By Jochen Ehrhardt
Hotel group revenues are down by as much as 90% across the boards for the second quarter of 2020. The third quarter isn’t looking much better, with many hotels only re-opening in the fourth quarter. The global demand-reduced crisis is here to stay and any recovery to 2019 levels is expected to take years, not months.
As a result, hotels are forced to cut costs wherever possible: Anything that is not considered an essential part of the core business is put to the test.
Quality Assurance falls into this category, raising the question whether traditional Quality Assurance hasn’t been an anachronism for some time anyway, with the current crisis only being the final nail in the coffin. For example, luxury hotel operator Dorchester Collection abandoned traditional Quality Assurance some time ago, preferring to focus entirely on guest reviews that are collected 24/7 from multiple booking channels, as well as directly from the hotels.
However, the vast majority of the luxury hotel operators still stick with one provider of traditional Quality Assurance. While decision makers at the operator head-offices claim benchmarking is the main argument for working with the same provider as their competition, a growing number of hoteliers on the ground question the relevance of the up-to-three annual audits. In addition, tying hotel management’s pay to the result of such anonymous audits is seen by many as a questionable practice.
Let us recall quickly how traditional Quality Assurance typically works:
- Anonymous 45-hour audit executed by a professional inspector;
- Checking 800 – 1,200 boxes (yes, no, n/a) covering all departments relevant to the guest experience;
- Focusing on facilities, service quality, and EQ (emotional intelligence);
- Disclosing the nature of the hotel stay to the GM upon departure;
- Commissioned by the hotel operator’s head office.

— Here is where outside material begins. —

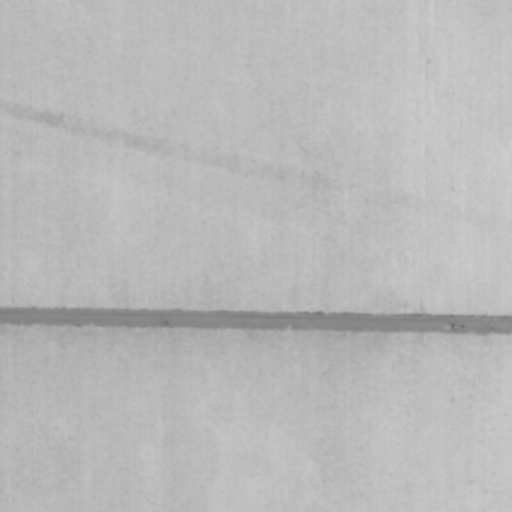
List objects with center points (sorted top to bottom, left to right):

For many hotel companies, the major selling, or for that matter, buying argument appears to be benchmarking, which necessitates a standardised approach in order to facilitate comparing results with a hotel’s peer group. This, at the same time, is also the major weakness, a uniformist, one-size-fits-all and lowest-common-denominator approach that does not serve the purpose—at least for individual, differentiating value-propositions, especially for high-end 5-star+ brands that aspire to exceed. Furthermore, what exactly is the value of finding out that a hotel, for example, scored 1.88% higher or lower than another hotel? In general, why would an operator work with the same advisor as its competitors in the first place, in what should be the core competence, delivering quality that reflects each property’s unique DNA? This, obviously, assumes that the operator believes such a DNA exists.
One conclusion is that this uniformist approach to quality contributes to the fact that most luxury hospitality brands lack differentiation and therefore are interchangeable in the guests’ eyes. As always, a few exceptions prove the rule.
In addition, many inspectors have to work their way through two checklists of standards during an audit, one for the third-party Quality Assurance provider and another for the brand. As this equates to roughly one box checked every minute, how on earth is the inspector supposed to grasp and inhale the very essence of a hotel’s offering, DNA, or value proposition? How can he or she accurately observe and assess the critical human interaction between employees and guests under such time pressure? Doesn’t this push the inspector into being a box-checker, similar to a book-keeper?
In light of the currently dire economic situation and lukewarm outlook, coupled with a sub-par approach to what should matter most to high-end products—quality—what could be a practicable solution for those brands wanting to stand out?
Here’s a suggestion for Quality Assurance 3.0:
- Stay longer than 45-hours, spend more time on what really matters; focus on the human interaction, guest engagement as the key aspect, and service quality;
- Let the facilities take a back seat, i.e. just summarize strengths and weaknesses, as the hoteliers typically are fully aware of their property-related deficiencies;
- Jettison the 800+ standards, the need to tick boxes, as it prevents the inspector from performing properly.
Having said this, a useful set of standards needs to be embedded in the inspector’s head, serving as a reminder or mnemonic device—a useful set of standards being up-to-date, detailed, not a lax, feel-good standardisation—that enables the inspector to gauge accurately the aspirations of companies in search of true excellence and without reference to the competition.
This non-standardised approach would be reflective first and foremost of a brand’s demanding and ever evolving clientele, not of the clientele of another brand or the brand‘s past clientele and its expectations.
For those who’d rather focus on their own strengths and product differentiation, wouldn’t the current economic slowdown be a propitious opportunity to revisit the subject and switch to the future of Quality Assurance?